REQUIREMENT
Transcribe, exactly and in full, every line from the one including "left eye: (376, 304)" to the end of the listing.

DATA PROVIDED

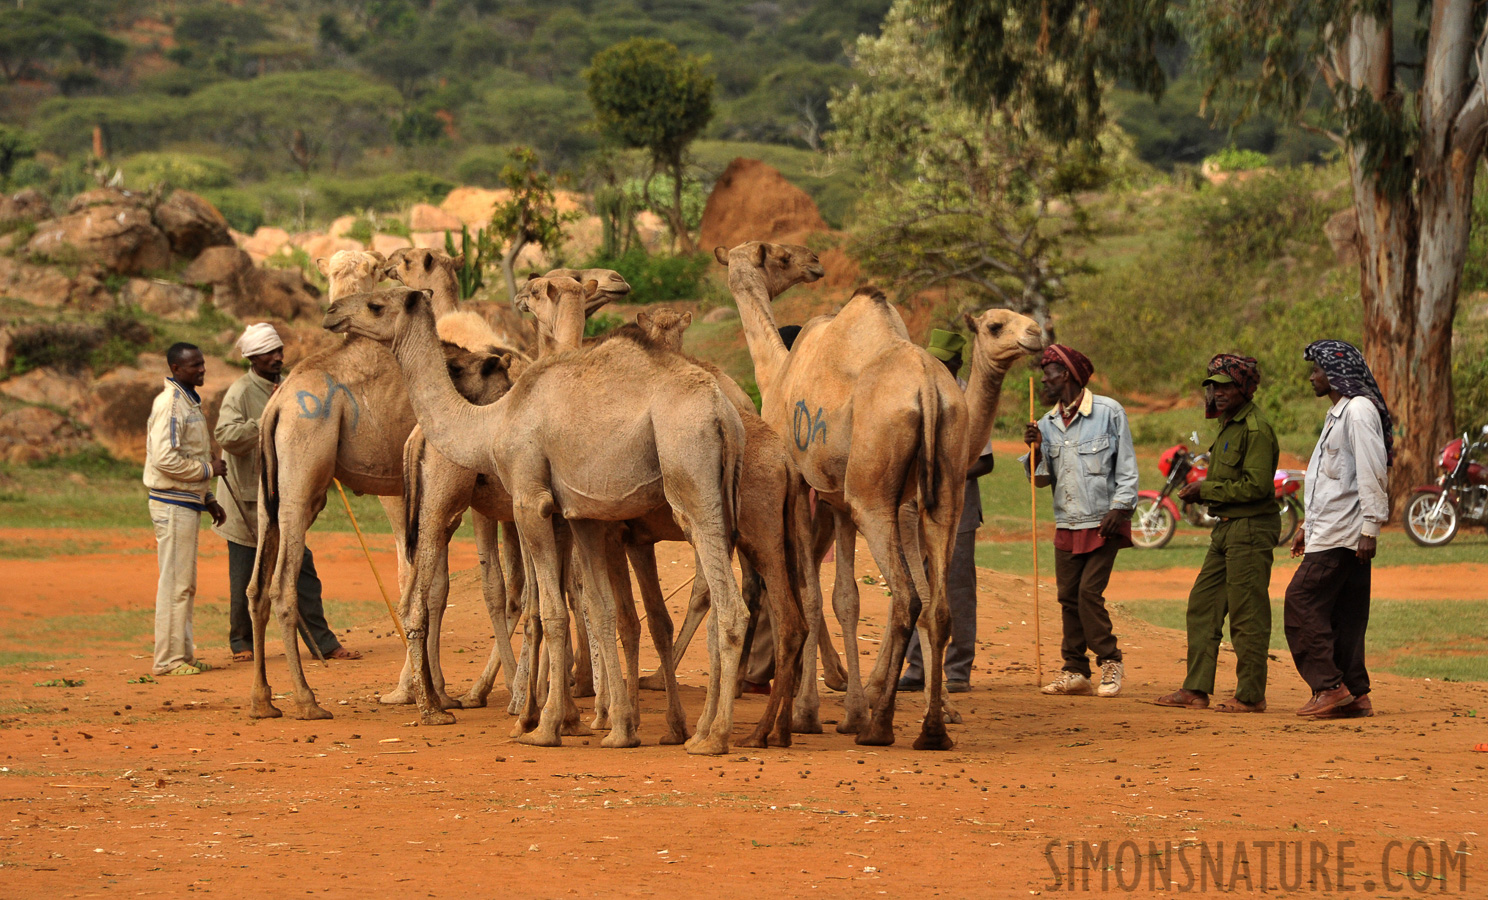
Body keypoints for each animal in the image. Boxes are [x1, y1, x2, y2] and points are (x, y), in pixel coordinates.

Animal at [319, 282, 749, 749]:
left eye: (376, 304)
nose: (331, 313)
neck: (493, 420)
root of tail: (726, 415)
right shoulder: (579, 515)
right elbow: (599, 611)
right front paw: (616, 728)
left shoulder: (529, 499)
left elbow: (551, 612)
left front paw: (544, 726)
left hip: (692, 479)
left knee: (730, 606)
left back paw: (713, 737)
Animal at [711, 242, 1041, 746]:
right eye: (783, 257)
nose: (814, 262)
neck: (779, 373)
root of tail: (929, 388)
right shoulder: (839, 501)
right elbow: (845, 598)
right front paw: (848, 709)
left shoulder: (805, 486)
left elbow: (814, 596)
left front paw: (810, 714)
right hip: (940, 496)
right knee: (937, 606)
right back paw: (929, 728)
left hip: (874, 500)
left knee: (907, 599)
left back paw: (880, 724)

EXERCISE OUTPUT
left eye: (376, 304)
nose: (331, 313)
neck: (493, 420)
root of tail: (726, 415)
right shoulder: (579, 515)
right elbow: (599, 611)
right front paw: (616, 728)
left shoulder: (529, 499)
left elbow: (551, 612)
left front paw: (544, 726)
left hip: (692, 479)
left knee: (730, 606)
left back paw: (713, 737)
Animal at [711, 242, 1041, 746]:
right eye: (783, 257)
nose: (814, 262)
neck: (779, 373)
root of tail: (929, 388)
right shoulder: (839, 501)
right elbow: (845, 598)
right front paw: (848, 709)
left shoulder: (805, 486)
left elbow: (814, 596)
left front paw: (810, 714)
right hip: (940, 496)
right knee: (937, 606)
right back paw: (929, 728)
left hip: (874, 500)
left knee: (907, 599)
left back paw: (880, 724)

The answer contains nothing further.